> Problem to work on
Across the entries below, how many lines contain the string "enhancement"? Only the number is wanted.

> Dataset records
☆ ☆ ☆ ☆ ☆ ☆ ☆
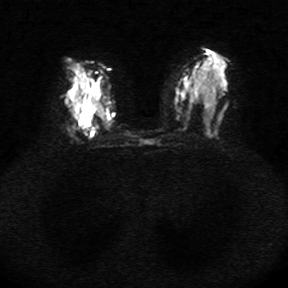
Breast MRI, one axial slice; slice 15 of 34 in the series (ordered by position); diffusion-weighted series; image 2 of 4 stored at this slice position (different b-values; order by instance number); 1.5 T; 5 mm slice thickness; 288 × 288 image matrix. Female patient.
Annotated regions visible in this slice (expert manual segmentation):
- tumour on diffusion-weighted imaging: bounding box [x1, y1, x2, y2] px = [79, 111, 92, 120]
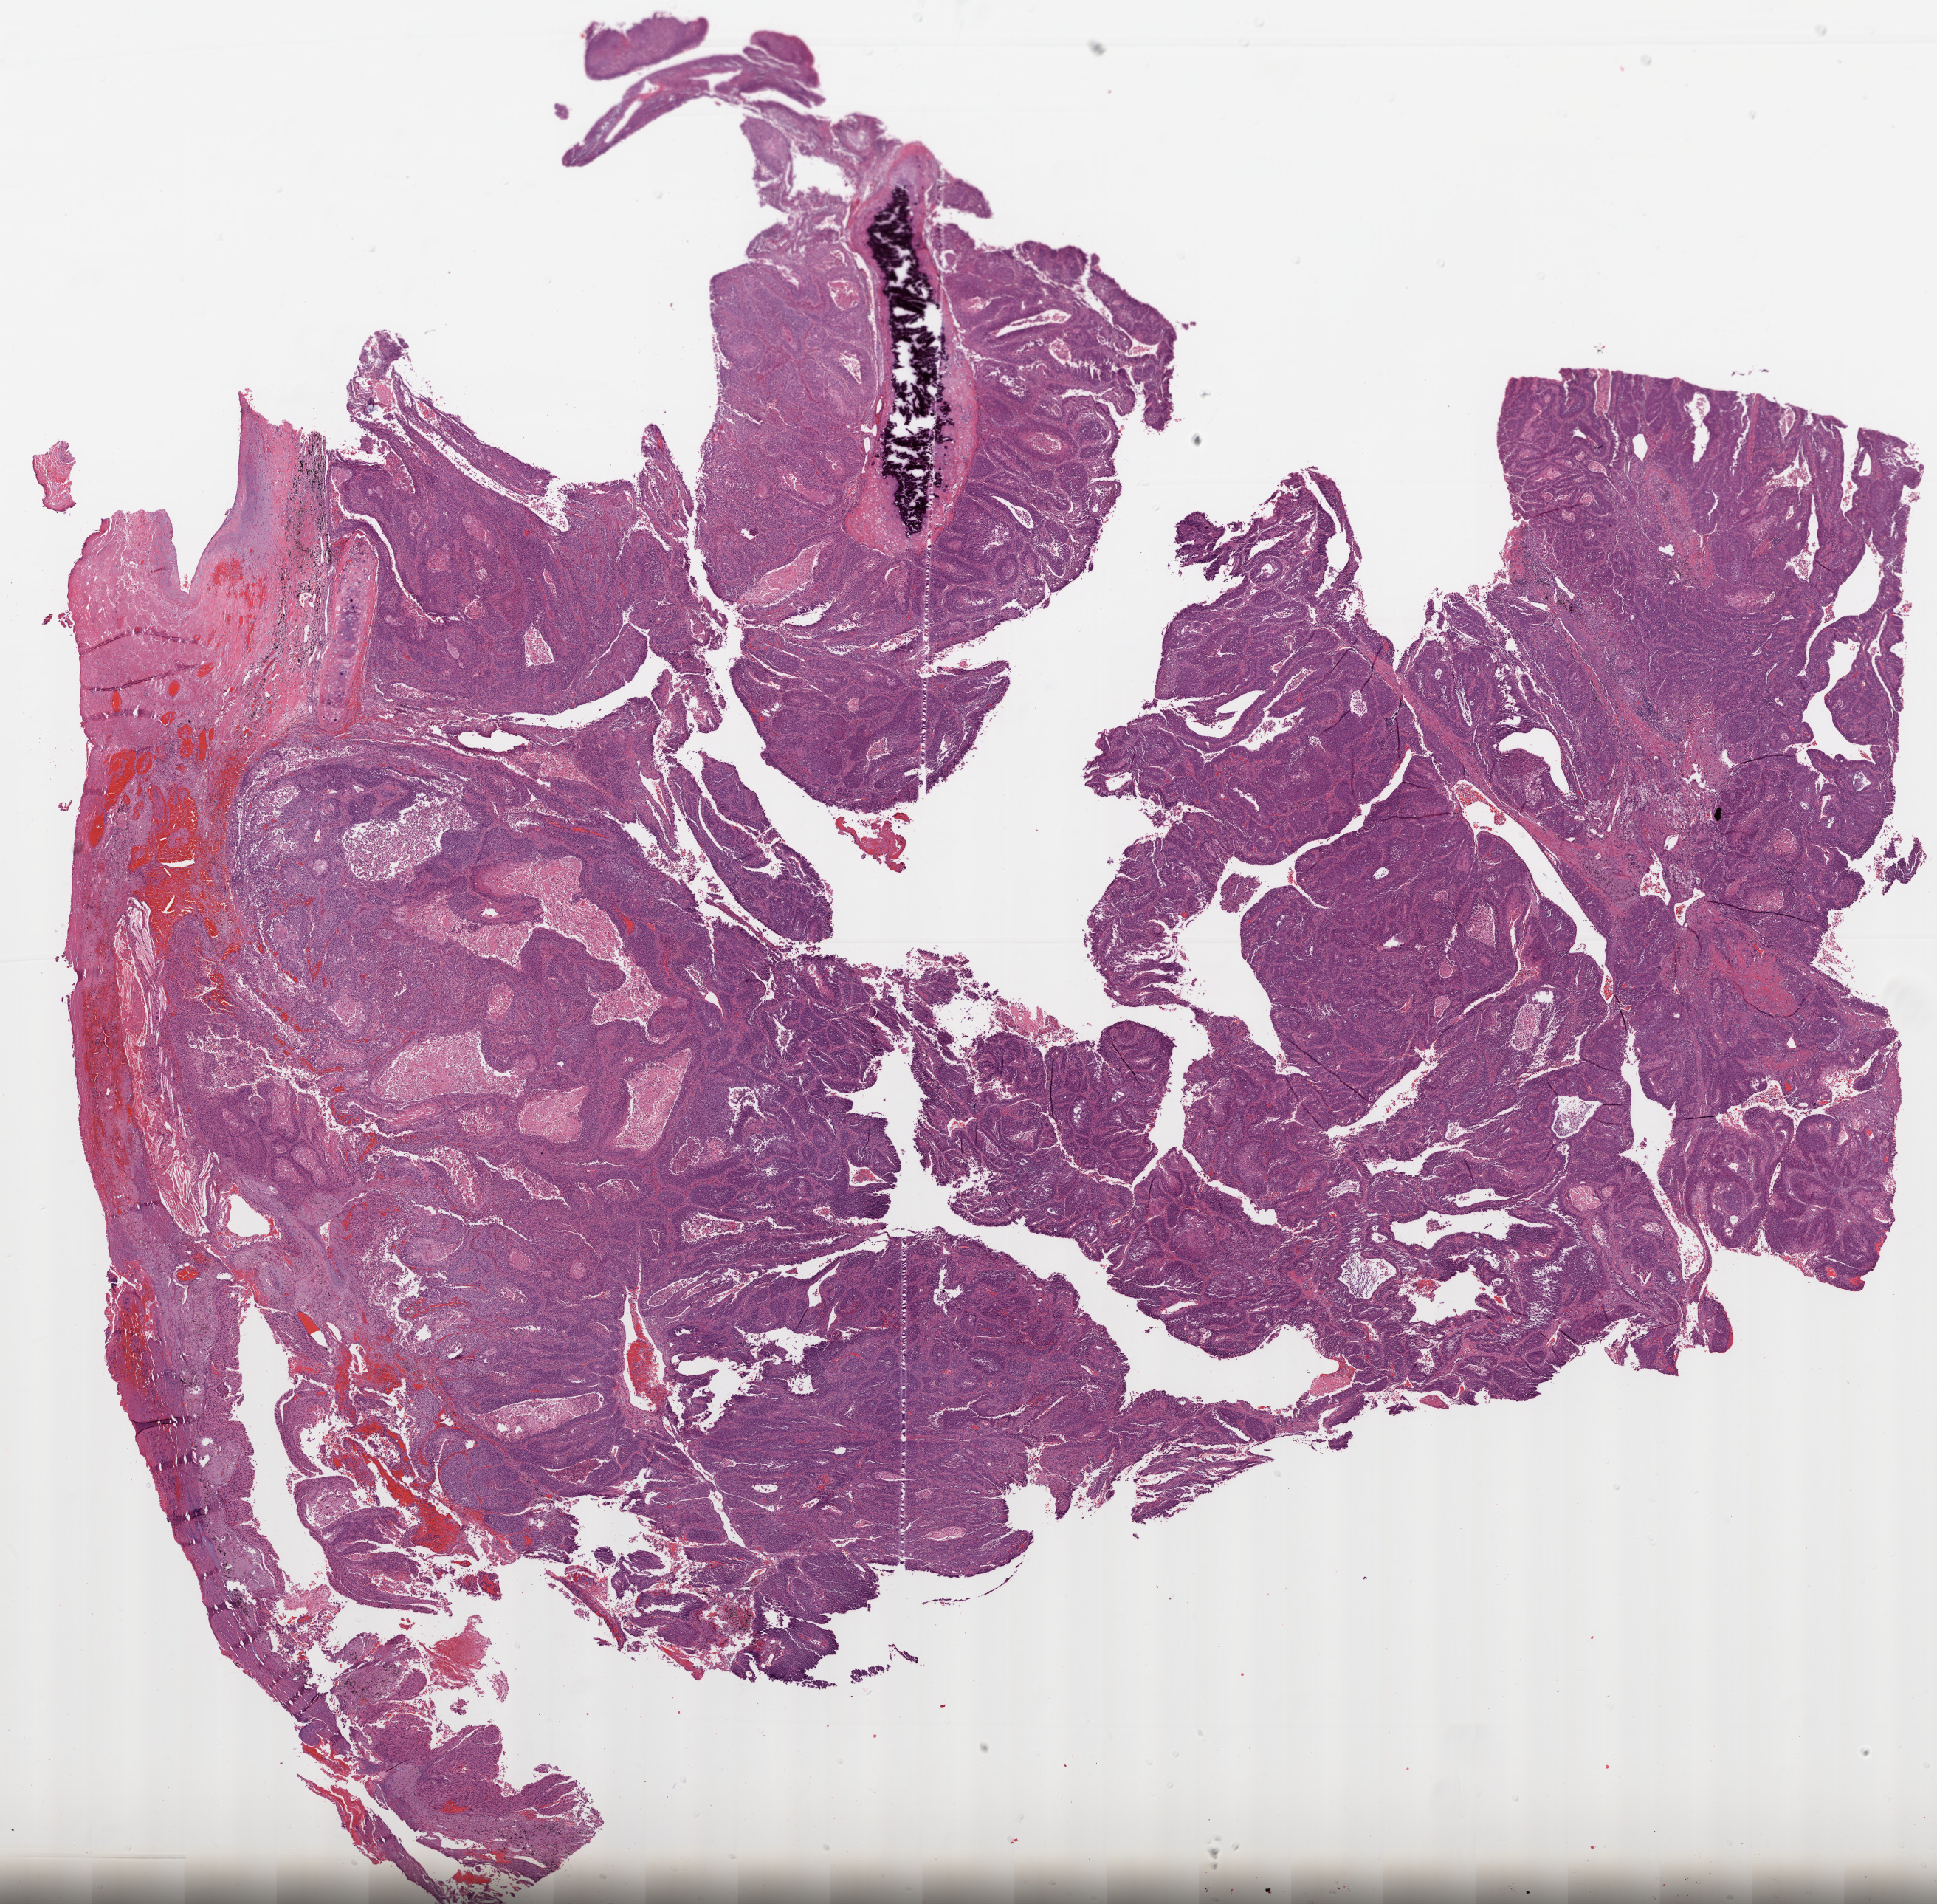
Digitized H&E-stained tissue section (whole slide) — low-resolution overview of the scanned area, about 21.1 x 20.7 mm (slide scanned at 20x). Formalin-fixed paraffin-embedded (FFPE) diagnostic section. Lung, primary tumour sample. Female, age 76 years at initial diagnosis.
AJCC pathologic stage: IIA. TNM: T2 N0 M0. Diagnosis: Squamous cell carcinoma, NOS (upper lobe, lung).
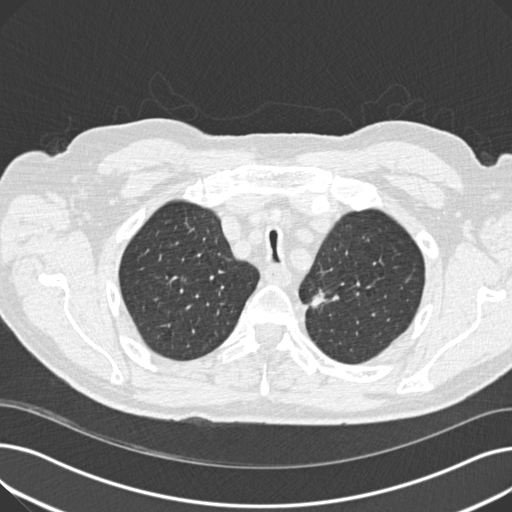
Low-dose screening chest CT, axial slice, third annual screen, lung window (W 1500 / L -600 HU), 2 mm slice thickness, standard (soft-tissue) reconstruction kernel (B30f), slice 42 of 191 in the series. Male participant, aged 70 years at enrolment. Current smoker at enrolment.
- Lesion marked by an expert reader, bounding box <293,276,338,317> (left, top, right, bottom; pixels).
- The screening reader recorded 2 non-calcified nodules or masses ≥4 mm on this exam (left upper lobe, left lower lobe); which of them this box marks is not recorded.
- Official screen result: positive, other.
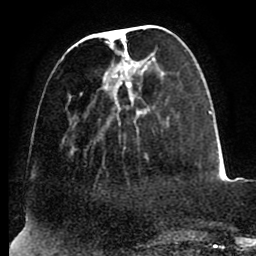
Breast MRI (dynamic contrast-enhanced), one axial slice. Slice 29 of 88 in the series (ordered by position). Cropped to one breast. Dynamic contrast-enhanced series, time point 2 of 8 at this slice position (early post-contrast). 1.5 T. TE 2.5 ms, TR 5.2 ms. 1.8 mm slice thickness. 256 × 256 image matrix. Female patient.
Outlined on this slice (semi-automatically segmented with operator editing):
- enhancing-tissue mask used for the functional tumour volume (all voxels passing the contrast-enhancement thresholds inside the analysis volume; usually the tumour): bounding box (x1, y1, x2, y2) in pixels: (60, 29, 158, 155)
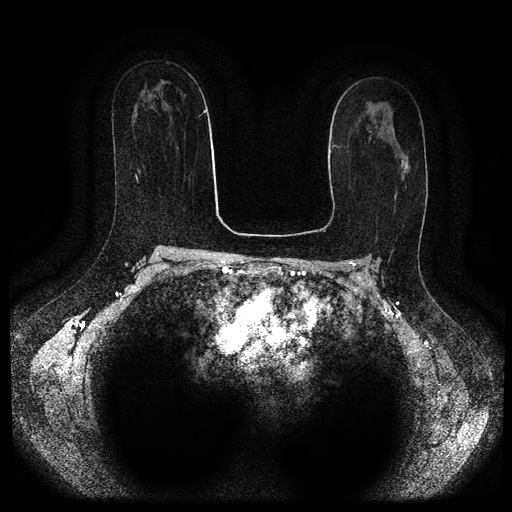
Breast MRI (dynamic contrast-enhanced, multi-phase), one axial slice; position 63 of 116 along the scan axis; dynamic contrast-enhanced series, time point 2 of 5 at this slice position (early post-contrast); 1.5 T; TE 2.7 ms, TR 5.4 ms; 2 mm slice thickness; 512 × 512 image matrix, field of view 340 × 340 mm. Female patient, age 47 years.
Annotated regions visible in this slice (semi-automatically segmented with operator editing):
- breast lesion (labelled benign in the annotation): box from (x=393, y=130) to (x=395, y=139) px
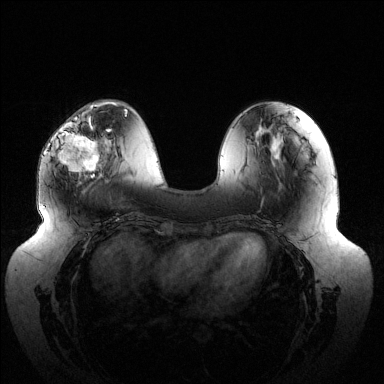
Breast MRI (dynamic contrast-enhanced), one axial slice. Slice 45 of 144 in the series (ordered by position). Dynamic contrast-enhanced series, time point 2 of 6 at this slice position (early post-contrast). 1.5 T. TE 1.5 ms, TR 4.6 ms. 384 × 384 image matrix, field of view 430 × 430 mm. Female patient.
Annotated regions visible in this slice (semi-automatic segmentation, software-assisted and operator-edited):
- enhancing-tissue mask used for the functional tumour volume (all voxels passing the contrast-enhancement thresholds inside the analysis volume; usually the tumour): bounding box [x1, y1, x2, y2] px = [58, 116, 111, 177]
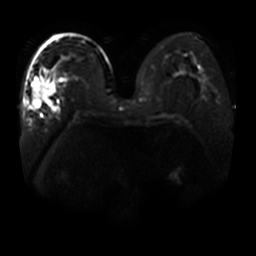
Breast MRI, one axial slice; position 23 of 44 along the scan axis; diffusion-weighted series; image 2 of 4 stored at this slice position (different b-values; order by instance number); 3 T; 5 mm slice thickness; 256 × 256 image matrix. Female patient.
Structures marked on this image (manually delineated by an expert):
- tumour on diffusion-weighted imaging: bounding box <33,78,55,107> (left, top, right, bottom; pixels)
☆ ☆ ☆ ☆ ☆ ☆ ☆
> Exercise result
2